Put the lines below into a Markdown table with two columns, Row and Line. Number each line and skip any blank ones.
━━━━━ Input data ━━━━━
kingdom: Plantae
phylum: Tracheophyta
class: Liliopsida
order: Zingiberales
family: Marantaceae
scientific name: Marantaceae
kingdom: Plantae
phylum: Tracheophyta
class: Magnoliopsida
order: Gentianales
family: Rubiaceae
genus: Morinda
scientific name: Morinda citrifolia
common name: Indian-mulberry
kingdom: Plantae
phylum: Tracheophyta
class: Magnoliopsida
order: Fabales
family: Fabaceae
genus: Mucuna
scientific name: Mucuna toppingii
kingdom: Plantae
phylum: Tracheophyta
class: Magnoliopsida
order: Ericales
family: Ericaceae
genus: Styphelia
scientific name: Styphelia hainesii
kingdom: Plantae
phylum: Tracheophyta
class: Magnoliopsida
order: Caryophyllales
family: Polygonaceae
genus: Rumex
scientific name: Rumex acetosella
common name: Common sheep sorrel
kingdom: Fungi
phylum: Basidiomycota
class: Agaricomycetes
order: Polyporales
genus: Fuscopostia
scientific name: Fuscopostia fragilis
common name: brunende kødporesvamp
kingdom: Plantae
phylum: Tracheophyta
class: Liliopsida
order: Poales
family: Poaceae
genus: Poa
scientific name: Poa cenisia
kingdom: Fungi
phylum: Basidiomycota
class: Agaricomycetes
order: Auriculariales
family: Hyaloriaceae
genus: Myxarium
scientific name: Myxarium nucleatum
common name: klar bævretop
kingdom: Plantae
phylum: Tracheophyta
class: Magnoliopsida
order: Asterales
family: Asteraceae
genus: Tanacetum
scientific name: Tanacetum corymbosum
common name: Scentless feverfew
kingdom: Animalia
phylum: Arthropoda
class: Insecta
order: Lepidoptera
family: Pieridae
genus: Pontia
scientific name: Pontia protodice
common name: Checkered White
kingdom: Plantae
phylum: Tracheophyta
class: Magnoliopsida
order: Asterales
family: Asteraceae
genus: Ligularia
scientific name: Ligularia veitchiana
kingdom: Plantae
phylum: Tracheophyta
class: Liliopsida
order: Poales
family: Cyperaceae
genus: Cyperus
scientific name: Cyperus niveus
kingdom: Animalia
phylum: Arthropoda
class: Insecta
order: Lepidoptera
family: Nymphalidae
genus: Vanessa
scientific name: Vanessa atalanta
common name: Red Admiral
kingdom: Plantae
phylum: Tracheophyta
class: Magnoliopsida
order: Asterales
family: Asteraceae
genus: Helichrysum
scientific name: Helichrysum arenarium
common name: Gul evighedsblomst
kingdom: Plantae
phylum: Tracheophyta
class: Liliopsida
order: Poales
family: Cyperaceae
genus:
━━━━━
Exercise response:
| Row | Line |
|---|---|
| 1 | kingdom: Plantae |
| 2 | phylum: Tracheophyta |
| 3 | class: Liliopsida |
| 4 | order: Zingiberales |
| 5 | family: Marantaceae |
| 6 | scientific name: Marantaceae |
| 7 | kingdom: Plantae |
| 8 | phylum: Tracheophyta |
| 9 | class: Magnoliopsida |
| 10 | order: Gentianales |
| 11 | family: Rubiaceae |
| 12 | genus: Morinda |
| 13 | scientific name: Morinda citrifolia |
| 14 | common name: Indian-mulberry |
| 15 | kingdom: Plantae |
| 16 | phylum: Tracheophyta |
| 17 | class: Magnoliopsida |
| 18 | order: Fabales |
| 19 | family: Fabaceae |
| 20 | genus: Mucuna |
| 21 | scientific name: Mucuna toppingii |
| 22 | kingdom: Plantae |
| 23 | phylum: Tracheophyta |
| 24 | class: Magnoliopsida |
| 25 | order: Ericales |
| 26 | family: Ericaceae |
| 27 | genus: Styphelia |
| 28 | scientific name: Styphelia hainesii |
| 29 | kingdom: Plantae |
| 30 | phylum: Tracheophyta |
| 31 | class: Magnoliopsida |
| 32 | order: Caryophyllales |
| 33 | family: Polygonaceae |
| 34 | genus: Rumex |
| 35 | scientific name: Rumex acetosella |
| 36 | common name: Common sheep sorrel |
| 37 | kingdom: Fungi |
| 38 | phylum: Basidiomycota |
| 39 | class: Agaricomycetes |
| 40 | order: Polyporales |
| 41 | genus: Fuscopostia |
| 42 | scientific name: Fuscopostia fragilis |
| 43 | common name: brunende kødporesvamp |
| 44 | kingdom: Plantae |
| 45 | phylum: Tracheophyta |
| 46 | class: Liliopsida |
| 47 | order: Poales |
| 48 | family: Poaceae |
| 49 | genus: Poa |
| 50 | scientific name: Poa cenisia |
| 51 | kingdom: Fungi |
| 52 | phylum: Basidiomycota |
| 53 | class: Agaricomycetes |
| 54 | order: Auriculariales |
| 55 | family: Hyaloriaceae |
| 56 | genus: Myxarium |
| 57 | scientific name: Myxarium nucleatum |
| 58 | common name: klar bævretop |
| 59 | kingdom: Plantae |
| 60 | phylum: Tracheophyta |
| 61 | class: Magnoliopsida |
| 62 | order: Asterales |
| 63 | family: Asteraceae |
| 64 | genus: Tanacetum |
| 65 | scientific name: Tanacetum corymbosum |
| 66 | common name: Scentless feverfew |
| 67 | kingdom: Animalia |
| 68 | phylum: Arthropoda |
| 69 | class: Insecta |
| 70 | order: Lepidoptera |
| 71 | family: Pieridae |
| 72 | genus: Pontia |
| 73 | scientific name: Pontia protodice |
| 74 | common name: Checkered White |
| 75 | kingdom: Plantae |
| 76 | phylum: Tracheophyta |
| 77 | class: Magnoliopsida |
| 78 | order: Asterales |
| 79 | family: Asteraceae |
| 80 | genus: Ligularia |
| 81 | scientific name: Ligularia veitchiana |
| 82 | kingdom: Plantae |
| 83 | phylum: Tracheophyta |
| 84 | class: Liliopsida |
| 85 | order: Poales |
| 86 | family: Cyperaceae |
| 87 | genus: Cyperus |
| 88 | scientific name: Cyperus niveus |
| 89 | kingdom: Animalia |
| 90 | phylum: Arthropoda |
| 91 | class: Insecta |
| 92 | order: Lepidoptera |
| 93 | family: Nymphalidae |
| 94 | genus: Vanessa |
| 95 | scientific name: Vanessa atalanta |
| 96 | common name: Red Admiral |
| 97 | kingdom: Plantae |
| 98 | phylum: Tracheophyta |
| 99 | class: Magnoliopsida |
| 100 | order: Asterales |
| 101 | family: Asteraceae |
| 102 | genus: Helichrysum |
| 103 | scientific name: Helichrysum arenarium |
| 104 | common name: Gul evighedsblomst |
| 105 | kingdom: Plantae |
| 106 | phylum: Tracheophyta |
| 107 | class: Liliopsida |
| 108 | order: Poales |
| 109 | family: Cyperaceae |
| 110 | genus: |